Cam tavan 1970’li yıllarda ABD de ortaya çıkan bir kavramdır. Örgütsel önyargılar ve kalıplar tarafından yaratılan, kadınların üst düzey yönetim pozisyonlarına gelmelerini engelleyen görünmez, yapay engeller olarak tanımlanır. (Wirth, 2001:1)
Cam tavan; devlette, şirketlerde, eğitim kurumlarında veya kar amacı gütmeyen kuruluşlarda yüksek mevkilere gelmeyi arzulayan ve bunun için çabalayan kadınların karşılaştıkları engellerdir. Cam tavan terimi ile anlatılmak istenen, karşılaşılan sorunların belirsizliğidir. (www.anneyiz.biz/haber/haberdtl. php?hid=1809)
Yönetici pozisyonunda çalışan kadınların, belirli bir aşamadan sonra yükselmelerini engelleyen faktörlerin toplamına "Cam Tavan" ya da "Cam Tavan Sendromu" adı verilir. Cam Tavan adından da anlaşılacağı gibi görünmez bir engeli tanımlamaktadır. Cam tavan, bir kadın yönetici olarak belirli bir noktaya kadar yükseldikten sonra önemli bir terfi beklediği anda adını tam olarak ortaya koyamadığı nedenlerden ötürü istediği terfiyi alamama durumu şeklinde de açıklanır. (www.elegans.com.tr/arsiv/66/ haber018.html)

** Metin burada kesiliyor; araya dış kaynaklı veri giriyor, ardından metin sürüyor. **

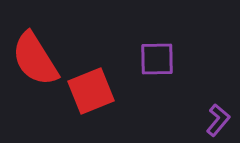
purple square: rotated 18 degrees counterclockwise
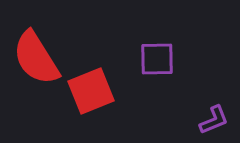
red semicircle: moved 1 px right, 1 px up
purple L-shape: moved 4 px left; rotated 28 degrees clockwise
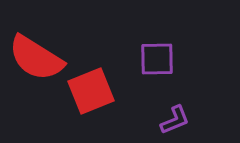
red semicircle: rotated 26 degrees counterclockwise
purple L-shape: moved 39 px left
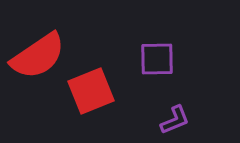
red semicircle: moved 2 px right, 2 px up; rotated 66 degrees counterclockwise
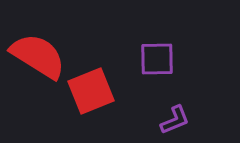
red semicircle: rotated 114 degrees counterclockwise
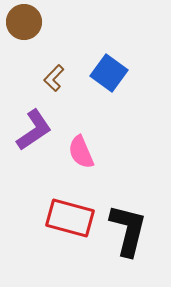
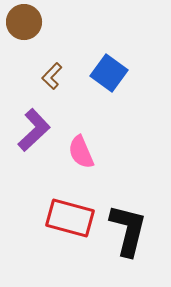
brown L-shape: moved 2 px left, 2 px up
purple L-shape: rotated 9 degrees counterclockwise
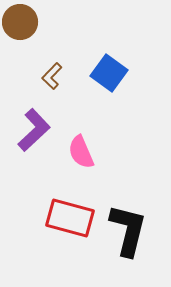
brown circle: moved 4 px left
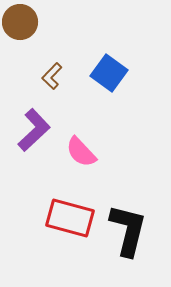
pink semicircle: rotated 20 degrees counterclockwise
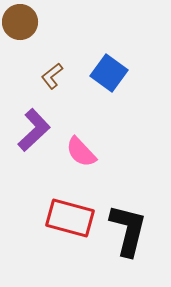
brown L-shape: rotated 8 degrees clockwise
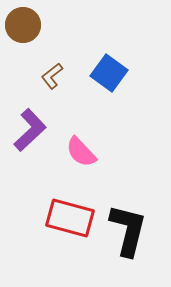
brown circle: moved 3 px right, 3 px down
purple L-shape: moved 4 px left
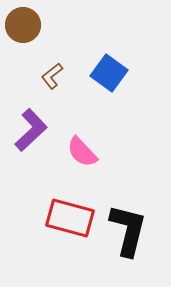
purple L-shape: moved 1 px right
pink semicircle: moved 1 px right
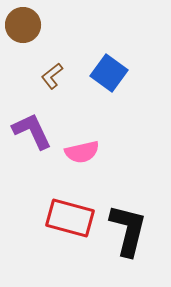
purple L-shape: moved 1 px right, 1 px down; rotated 72 degrees counterclockwise
pink semicircle: rotated 60 degrees counterclockwise
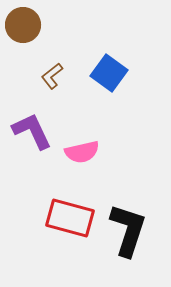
black L-shape: rotated 4 degrees clockwise
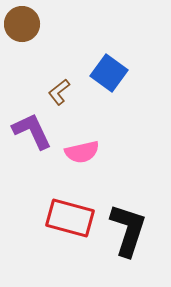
brown circle: moved 1 px left, 1 px up
brown L-shape: moved 7 px right, 16 px down
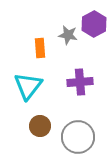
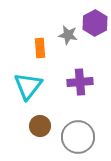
purple hexagon: moved 1 px right, 1 px up
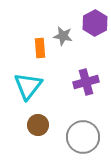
gray star: moved 5 px left, 1 px down
purple cross: moved 6 px right; rotated 10 degrees counterclockwise
brown circle: moved 2 px left, 1 px up
gray circle: moved 5 px right
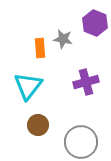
purple hexagon: rotated 10 degrees counterclockwise
gray star: moved 3 px down
gray circle: moved 2 px left, 5 px down
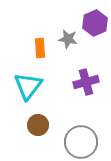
purple hexagon: rotated 15 degrees clockwise
gray star: moved 5 px right
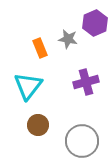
orange rectangle: rotated 18 degrees counterclockwise
gray circle: moved 1 px right, 1 px up
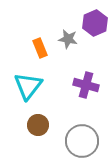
purple cross: moved 3 px down; rotated 30 degrees clockwise
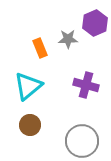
gray star: rotated 12 degrees counterclockwise
cyan triangle: rotated 12 degrees clockwise
brown circle: moved 8 px left
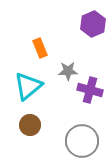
purple hexagon: moved 2 px left, 1 px down
gray star: moved 32 px down
purple cross: moved 4 px right, 5 px down
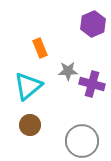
purple cross: moved 2 px right, 6 px up
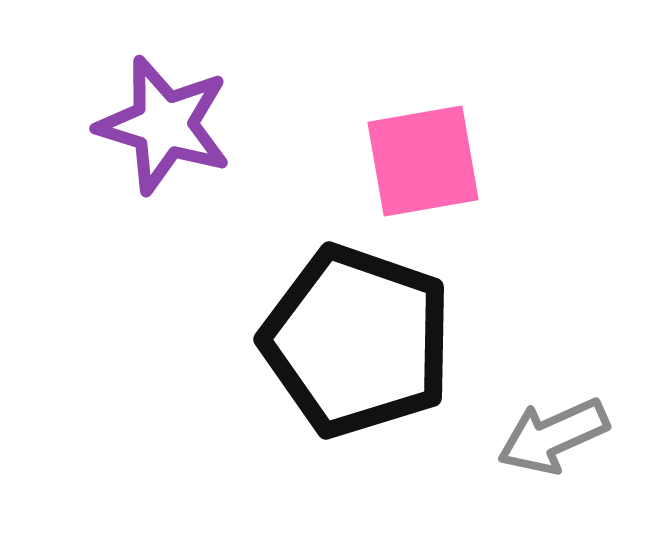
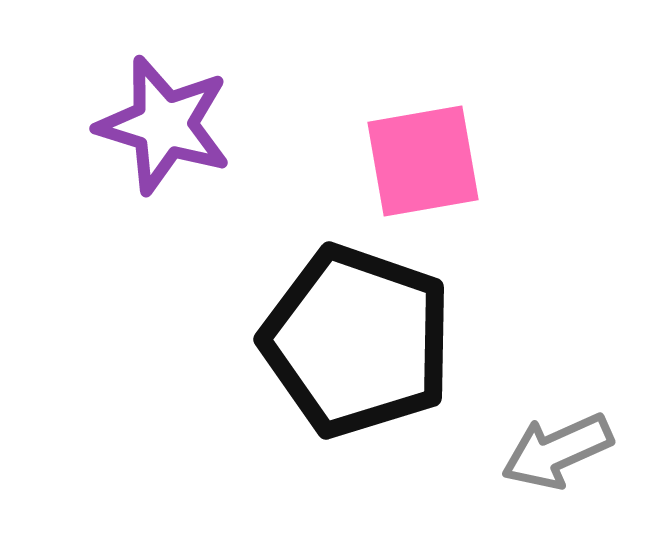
gray arrow: moved 4 px right, 15 px down
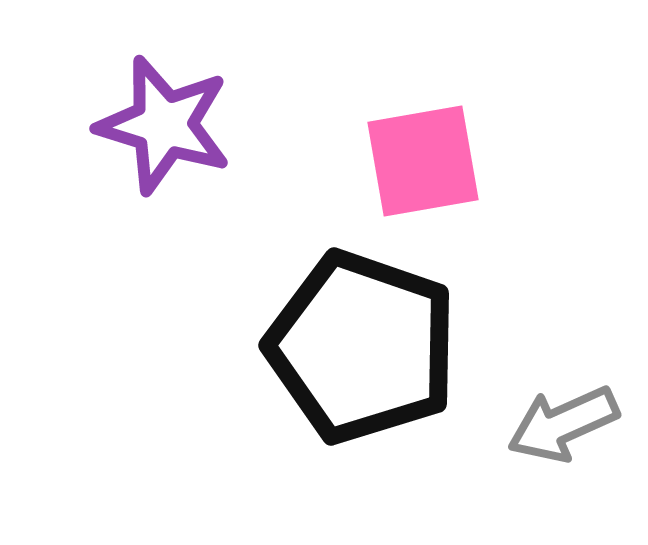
black pentagon: moved 5 px right, 6 px down
gray arrow: moved 6 px right, 27 px up
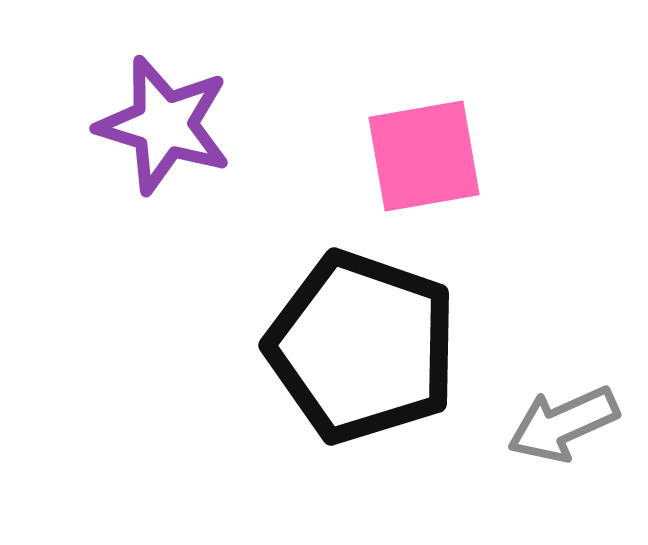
pink square: moved 1 px right, 5 px up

Kadınların iş hayatında giderek artan oranlarda yer almaları, çalışma yaşamında ve yönetimde kadınlarla ilgili araştırmaların da artmasını beraberinde getirir. Yapılan araştırma sonuçları, özel sektördeki kadın yöneticilerin ancak orta kademeye kadar ilerlediklerini ve orada durduklarını gösterir.
Yönetim seviyeleri bakımından bakıldığında kadın yöneticilerin sayısı açısından olumsuz sayılabilecek sonuçlar ortaya çıkar. Fortune 1000’deki (Fortune 1000 listesi, toplam gelirler temel alınarak oluşturulan en büyük 1000 Amerikan şirketinden meydana gelir) firmaların sadece ikisinin en tepe yöneticisinin (CEO) kadın olduğu belirtilmektedir. Bu durum, kadınların yükselmesini engelleyen bir cam tavan (glass ceiling) olduğu iddiası ile açıklar niteliktedir.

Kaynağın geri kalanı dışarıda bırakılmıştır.